You mean there was Global Warming Climate Disruption back in 1890 ?

Monroe
February 14, 2011 9:05 am

This is why WUWT is so important to me. I am no climate scientist or meteorologist but my work for 40 years and life is very close to the earth and it’s weather. I was also raised to understand the scientific method and see it as very important. Many projects I do entail Environmental Impact Studies and the project hinges on the outcome of those studies. I find it facinating to observe the collection of data and the assesement process. It seems to me the observer changes the observed. Dishonesty, no, conspiracy, no but something happens with the assimilation process and human nature. I’ve followed this website since it started and it seems to be a common thread throughout and the many website which have sprung from the debate.
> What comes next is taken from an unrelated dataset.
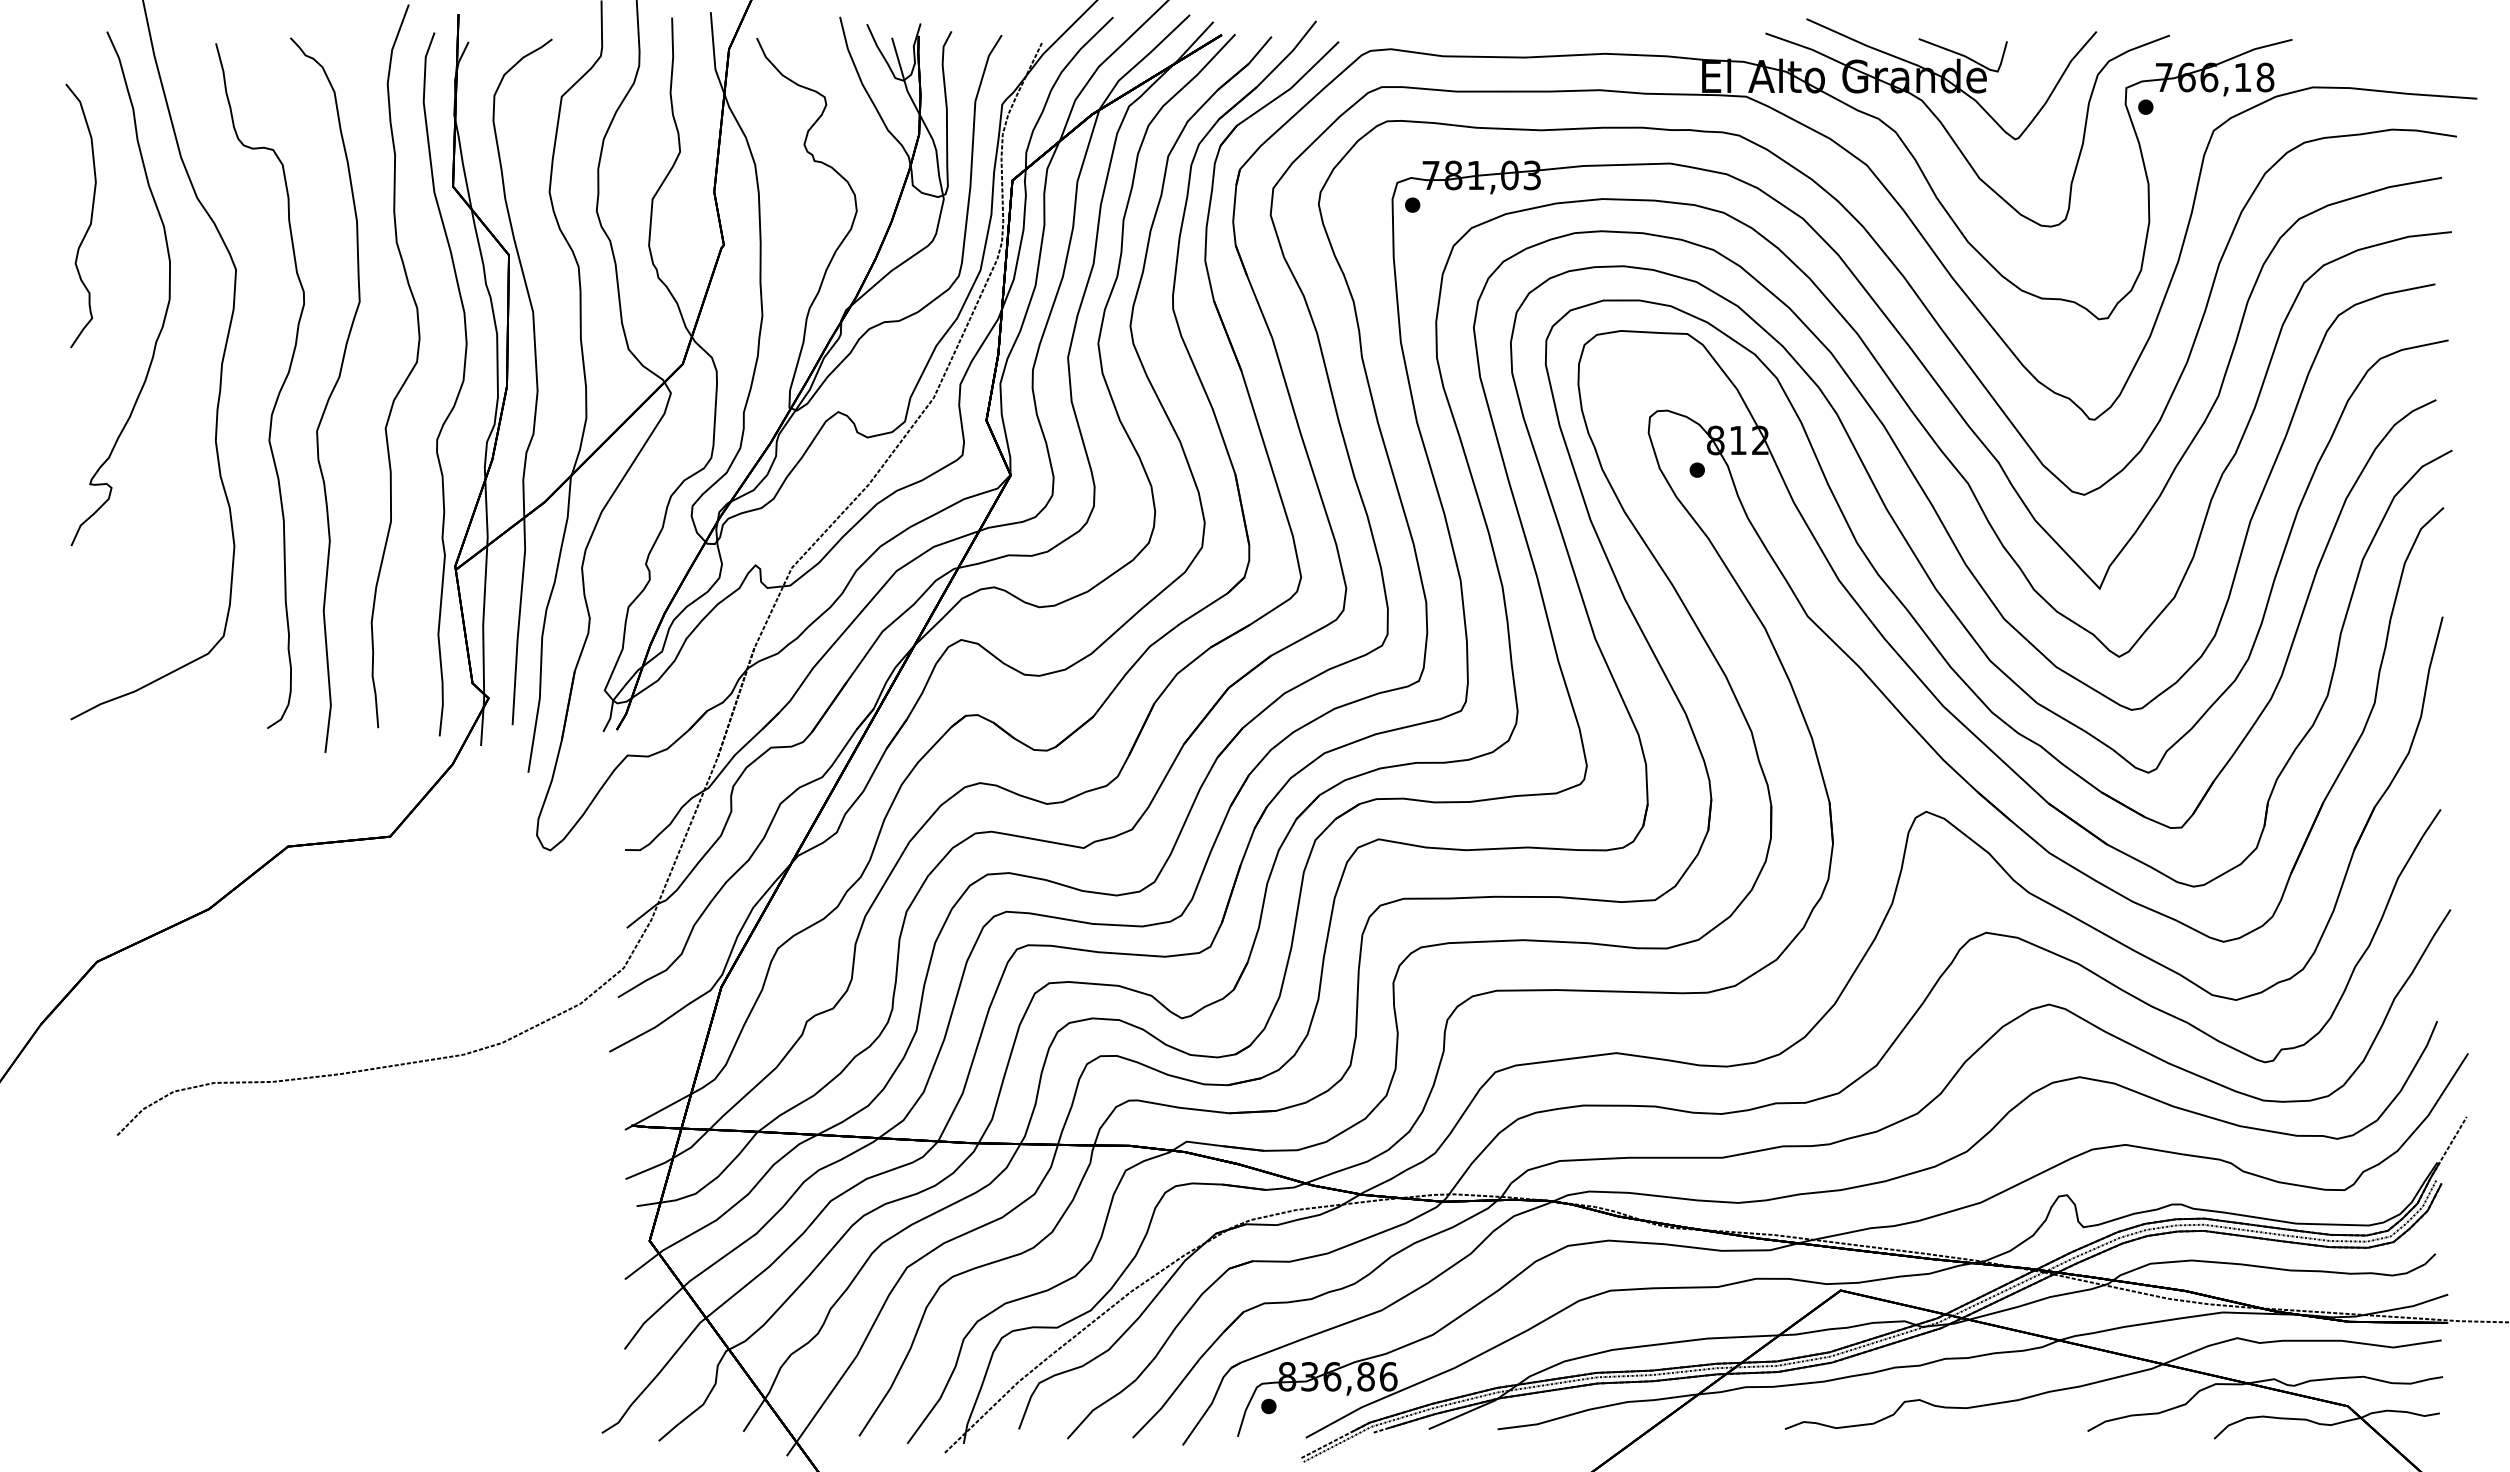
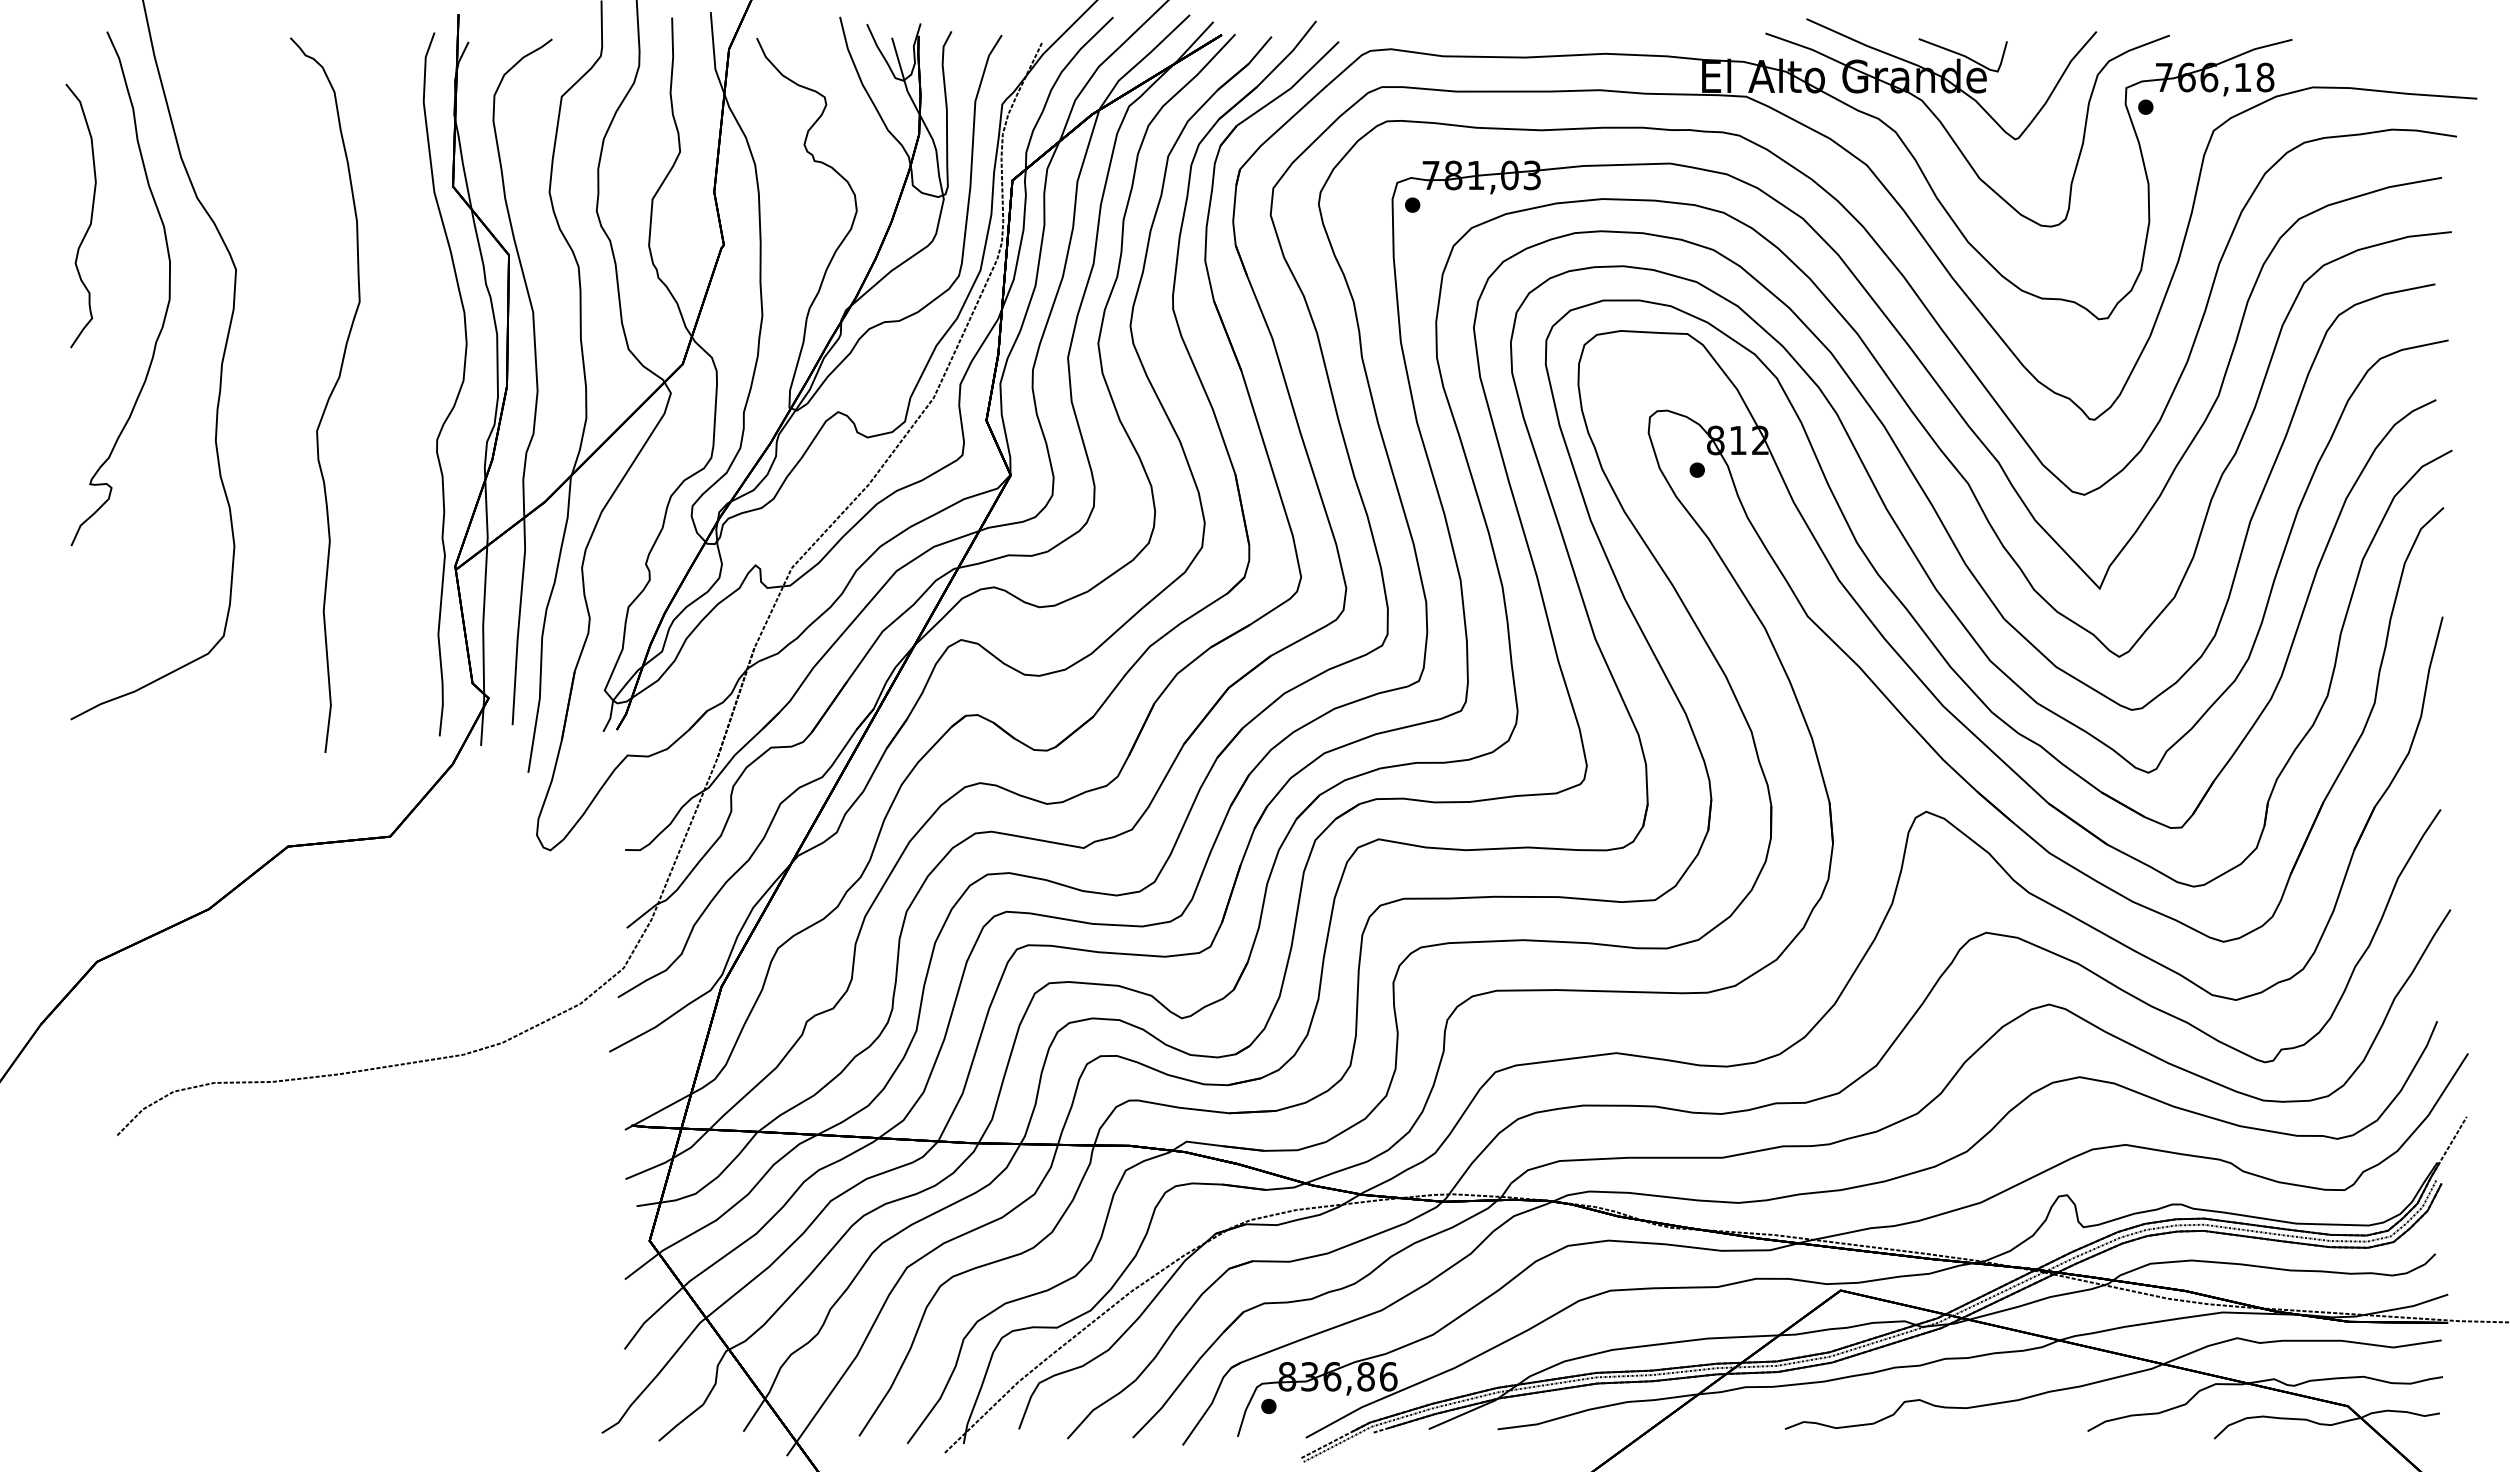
curve at (407, 375): present -> none
curve at (278, 392): present -> none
A scientist or study group introduces a hypothesis and then everyone jumps on that hypothesis and criticizes the collection of the data. But the real problem, I think, may lie in the unspoken, unconscious ability to tweek the outcome of the effort. This temperature record is one of the most important ones of it’s kind because of it’s simple factuality. I try and pick up these simple illustrative pieces from this website and communicate them to politicians who may see value. These politicians are inundated with “studies” and tweeked information from all sides. Simple accurate information is what they need from us. Thank you again.

David Larsen
February 14, 2011 9:12 am

Were there digital calibrated instrumentation used back in the 1600’s to record that data? What was their benchmark? A drunken bishop recording the data on sheep skin. What is the variability in analog versus digital data? The short guy looking up at the thermometer thought is was hot. The 6 foot 2 recorder looked down and saw cold temperature. To compare apples and oranges and expect to get some conclusion based on two different technologies and methodoligies is patently absurd. Was the data for analog gotten from the original data set or passed down from three conversions? Worthless information meaning nothing.

NikFromNYC
February 14, 2011 9:14 am

Central England is but the oldest of about two dozen single site thermometer records that mainstream climatologists would rather did not exist. All but a couple if these show any sign whatsoever of recent warming that bucks the natural trend, and yet are classic old cities that show no uptick even in the unadjusted raw data. Here are the ones that have name recognition, in a single glance: http://oi49.tinypic.com/rc93fa.jpg
The Brits are just now making CET graphs as obscurely hard to run into as the Yanks have made their own old site records. And of course when you do finally find a chart they cut off the oldest data and use deceiving chartsmanship (akin to how the NOAA presents its version of the global average, as I have pointed out here: http://oi49.tinypic.com/2mpg0tz.jpg ).
It is a rhetorical question whether alarmists would plaster these records all over their report covers if they formed nice little hockey sticks. These records are to climatology what hand axes being found amongst dinosaur bones would be to evolutionary theory.